莫北至今,只有追求過童薇的經驗。而童薇是一個虛榮心極度旺盛的女孩,滿足她的虛榮心,則一切能順利進行。
至於雲珂,這種自小生在世家的女孩,物質已經完全打動不了,想要親近她,只能靠其他方式。
“還是找個機會學幾招吧,這麼下去不是辦法。”莫北嘆氣道。
這頭莫北心情鬱悶,那邊雲珂其實也不好受。
當然,她不是因為莫北,而是因為家裡爺爺的情況。
這一次從國外回來,她看著自家爺爺越發嚴重的病情,心中一直忐忑不安。
尤其是昨日,爺爺將家裡所有人交代跟前,交代遺言一般說了一番話,更是刺激著雲珂的心。

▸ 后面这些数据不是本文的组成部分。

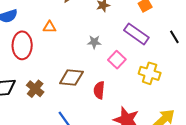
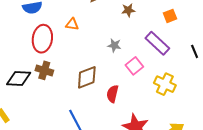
brown diamond: (71, 78) -> (87, 77), turned -35
brown cross: (35, 89) -> (44, 70), moved, turned -30

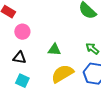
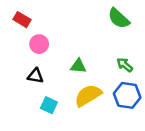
cyan square: (22, 81) -> (49, 105), moved

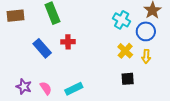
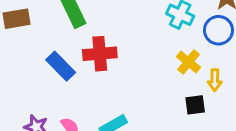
red cross: (68, 42) -> (100, 54), size x1.5
yellow arrow: (146, 56) -> (215, 80), moved

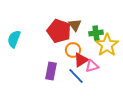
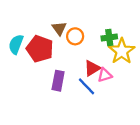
brown triangle: (75, 25) -> (59, 28), moved
red pentagon: (59, 31) -> (40, 49), moved
orange circle: (73, 50) -> (75, 36), moved

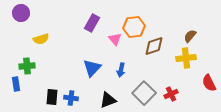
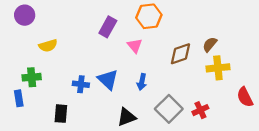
orange hexagon: (134, 27) -> (149, 16), moved
brown semicircle: (190, 36) -> (210, 44), moved
blue triangle: (92, 68) -> (108, 80), turned -30
blue cross: (71, 98) -> (81, 84), moved

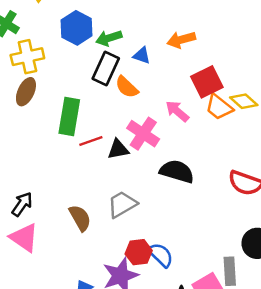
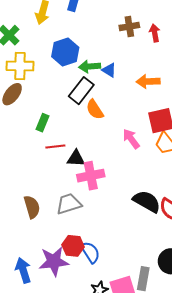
blue triangle: (142, 55) -> (109, 70), moved
green rectangle: (69, 117) -> (43, 123), size x0.6
pink cross: (143, 134) -> (91, 176), moved, turned 32
black semicircle: (177, 171) -> (147, 201), moved

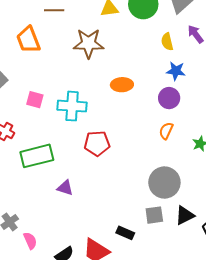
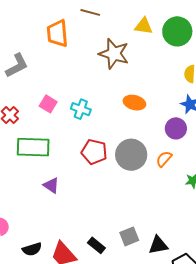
pink square: (35, 100) -> (48, 104), moved
cyan cross: (72, 106) -> (81, 109), size x0.7
gray circle: (164, 182) -> (131, 155), moved
gray square: (154, 215) -> (129, 236), turned -30

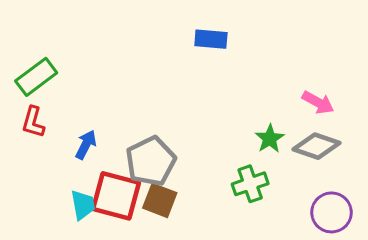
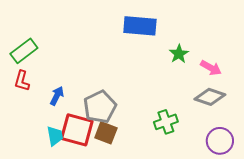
blue rectangle: (211, 39) -> (140, 26), size x1.5
green star: (270, 139) -> (179, 54), moved

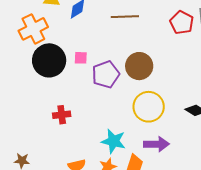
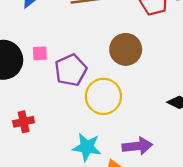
brown circle: (139, 66) -> (126, 49), moved
yellow circle: (149, 107) -> (103, 96), moved

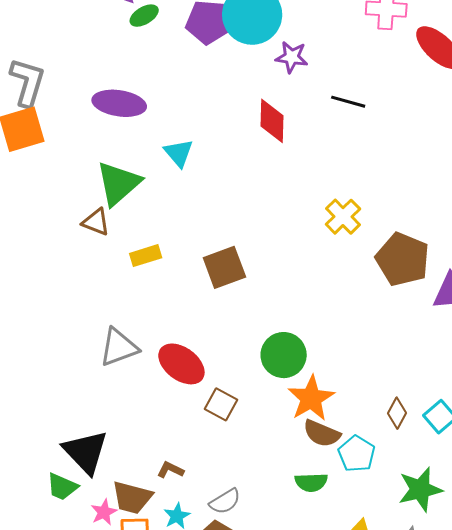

“表姐,你怎麼又不開心了啊?”下山的車上,許天香一邊搗鼓照相機,一邊問道。
其實她這一趟陪雲珂出來,並不是單純玩,而是帶著任務來的。
雲珂老媽,也就是許天香的舅媽,擔心自己女兒因為家裡的事情抑鬱,這才讓許天香出來好好開導她。
她們二人自小一起長大,出國後也是就讀同一所學校,親密如親姐妹。
縱使雲珂老媽與雲珂的關係,也達不到兩人的無間。
“你懂什麼?”雲珂靠有些脫力地靠在座椅上,之前在小景山山頂的片刻愉快,早已飄到九霄之外。

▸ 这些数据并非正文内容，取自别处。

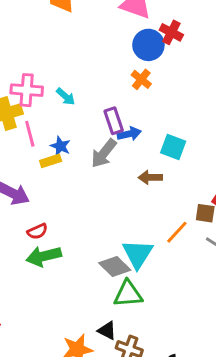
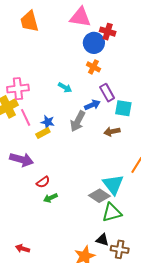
cyan arrow: (66, 97) -> (65, 88), moved
purple rectangle: (114, 121) -> (107, 93), moved
green arrow: (44, 256) -> (50, 198), size x0.6

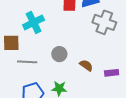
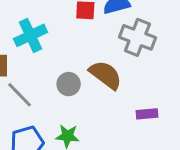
gray line: (27, 62) -> (20, 95), turned 42
brown semicircle: (86, 65) -> (106, 75), moved, size x1.6

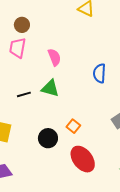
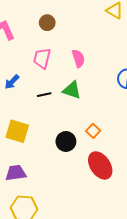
pink trapezoid: (17, 48) -> (42, 58), moved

許天香收回此前的懶散,分析道:“就算其他三大家族聯手擠兌雲家又如何?外公已經佈局半輩子,現在又有我們許家協助,你還有什麼好擔心的。”
再說了,雲家局勢已定,豈是她們這些小輩可以改變的?
誠然許天香對於自己外雲傅的感情也深厚,但到底不如雲珂這個親孫女。
自雲傅幾個月前匆匆讓在外的家人趕回來,雲珂就從未安穩睡過一個好覺。
“其實,我前幾日做了個夢,夢見有一個神醫將爺爺治好了……”雲珂喃喃道。
許天香擦了擦額間並不存在的汗,無力地安慰一句,“表姐,你睡一下吧,你現在需要休息。”
“就連你也覺得我不可救藥了。”雲珂苦笑一聲。